In a sign of the times, it seems as though some of the major automotive companies of the Far East are looking towards the electric vehicle market, with particular emphasis upon the micro-car market. Over the last few months we have seen a significant improvement in market sentiment towards this particular area of the electric vehicle market and this has not gone unnoticed by the majors. Even though the market for micro-cars is only expected to grow by 0.1% per annum between 2010 and 2018, it is expected that by 2018 there will be 1.75 million such units on the road.
While many Western governments have been very vocal in their support for electric vehicles with various financial packages promised, many of these have failed to materialise in the volume promised. This does not appear to be a problem with the Japanese government, which is offering incentives, exemptions, and preferential tax treatment for an array of electric vehicles as it looks towards its environmental responsibilities with perhaps a little more haste than many Western governments.
The government has also been very supportive of the industry as a whole and the use of electric vehicles during various rescue phases of the tsunami disaster and earthquake in 2011 have perhaps brought the vehicles into the mainstream market. This is an area of the world which has a history of acting very quickly on new automotive trends and very often leaving larger Western automotive companies in their wake. Is this happening again?
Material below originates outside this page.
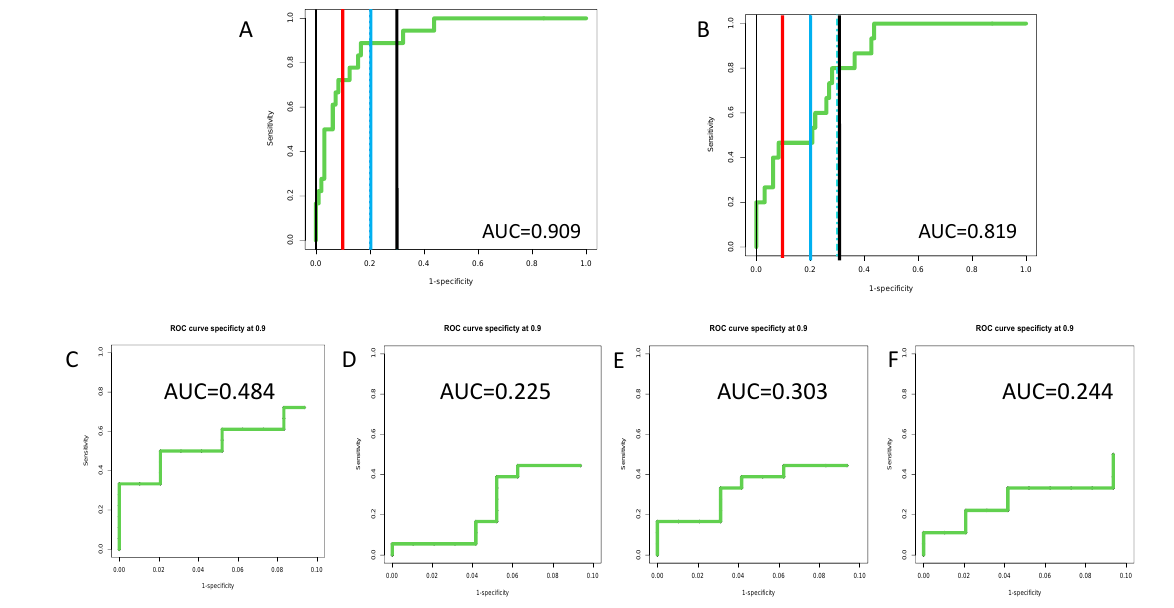
Figure 4. ( A ) Diagnostic algorithm dramatically improves detection of HCC. A diagnostic algorithm was developed using the combined UT, SLU, and UCSD cohorts (training set, n = 426). Panels ( A , B ) show external validation of the diagnostic algorithm in patients either at 1–6 prior to HCC detection or 7+ months prior to HCC detection. In Panels ( A , B ), red lines mark 90% specificity, blue lines mark 80% specificity and black lines mark 70% specificity. Panels ( C – F ) show the 90-ROC of the diagnostic algorithm ( C ), PEG-IgG ( D ), AFP ( E ) or fucosylated kininogen ( F ) in the 1 – 6-month cohort. ROC curve specificity above 0.9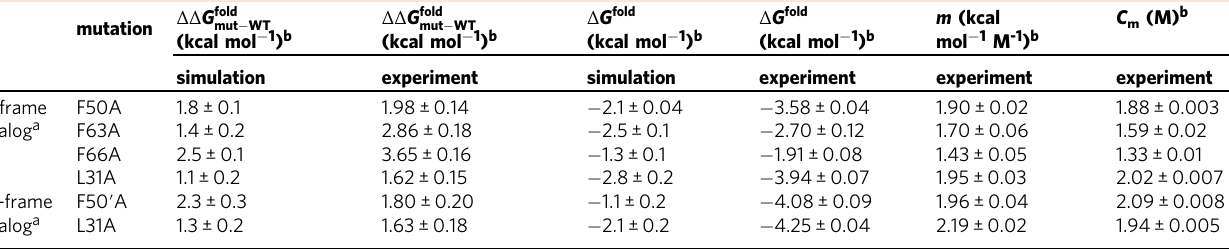
a N-frameandN ′ -frameanalogsrepresentWTandCPcalbindin,respectively,withE65Qmutations.Inexperiment,theN-frameanalogincludesaninsertedcysteineresidueatposition44.Thestabilities of the N-frame analog ( Δ G fold = − 5.56±0.13kcalmol − 1 , m = 1.88±0.05kcalmol − 1 M − 1 , C m = 2.95±0.01M) and N ′ -frame analog ( Δ G fold = − 5.88±0.18kcalmol − 1 , m = 2.13±0.05kcalmol − 1 M − 1 , C m = 2.76±0.01M) are similar to WT and CP calbindin (Supplementary Table 1). b Values indicate mean±s.e.m. (calculated by propagation of error for ΔΔ G fold of folding and three independent WE simulations of unfolding for values from simulation; n = 5 equilibrium denaturation experiments for mutant analogs; n = 7 equilibrium denaturation experiments (including the two reversibility controls shown in Supplementary Fig. 7) for the WT N-frame and N ′ -frame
While many automotive companies around the world seem to be concentrating upon the actual electric vehicle technology itself, as opposed to battery power technology, there seems to be a more balanced approach in Japan and the Far East as a whole. Various Japanese companies have introduced faster charging technology, which will be a major element of the sector going forward, and will bring many cars into the mainstream electric vehicle market.
Quote from the ElectricForum.com : "The “UltraBattery” is a hybrid energy storage device that integrates a supercapacitor with a lead acid battery in one unit cell. This unique design harnesses the best of both technologies to produce a battery that can provide high power discharge and charge with a long, low-cost life. Developed by CSIRO Energy Technology as part of the Energy Transformed Flagship research program, the UltraBattery has applications for use in hybrid electric vehicles (HEVs) with further research aimed at resolving issues of intermittency in capturing energy produced from renewable sources."
It will only be a matter of time before this technology is replicated across the world, but will Western governments also match the Japanese target for recharging stations?
Charging stations across Japan
The government has already announced a very ambitious package which could see up to 2,000,000 ordinary charging stations and 5,000 rapid charging stations appearing across Japan over the next seven years. While this is obviously a very ambitious target, it does highlight the fact that the authorities have recognised the problem of recharging electric vehicles in the short, medium and longer term and are prepared to act sooner rather than later.
Many experts have highlighted for sometime the fact that a lack of charging stations across Europe, across America, and across other parts of the world have played a major role in reducing the impact of electric vehicles. As, and when, more charging stations are introduced there is no doubt this will increase the number of electric vehicles on the road and also give drivers more confidence going forward. There is nothing worse than setting off for a long journey in your electric vehicle knowing that you may struggle to recharge your batteries along the way!
There is no doubt that areas such as the micro-car market will be very important in the years ahead as the electric vehicle industry goes from strength to strength. Even though micro-cars are already a major element of the Japanese electric car market it is perhaps the governments ambitious promises towards charging stations which has caught the attention of many experts.
If the Japanese government is able to deliver on its expected 2 million ordinary charging stations and 5,000 rapid charging stations this will have a major impact upon the industry. It will allay many fears of consumers, it will expand journey capacity and it will also allow advertising and marketing agencies to focus more upon the green benefits of electric car travel. Is this the turning point which many experts have been waiting for?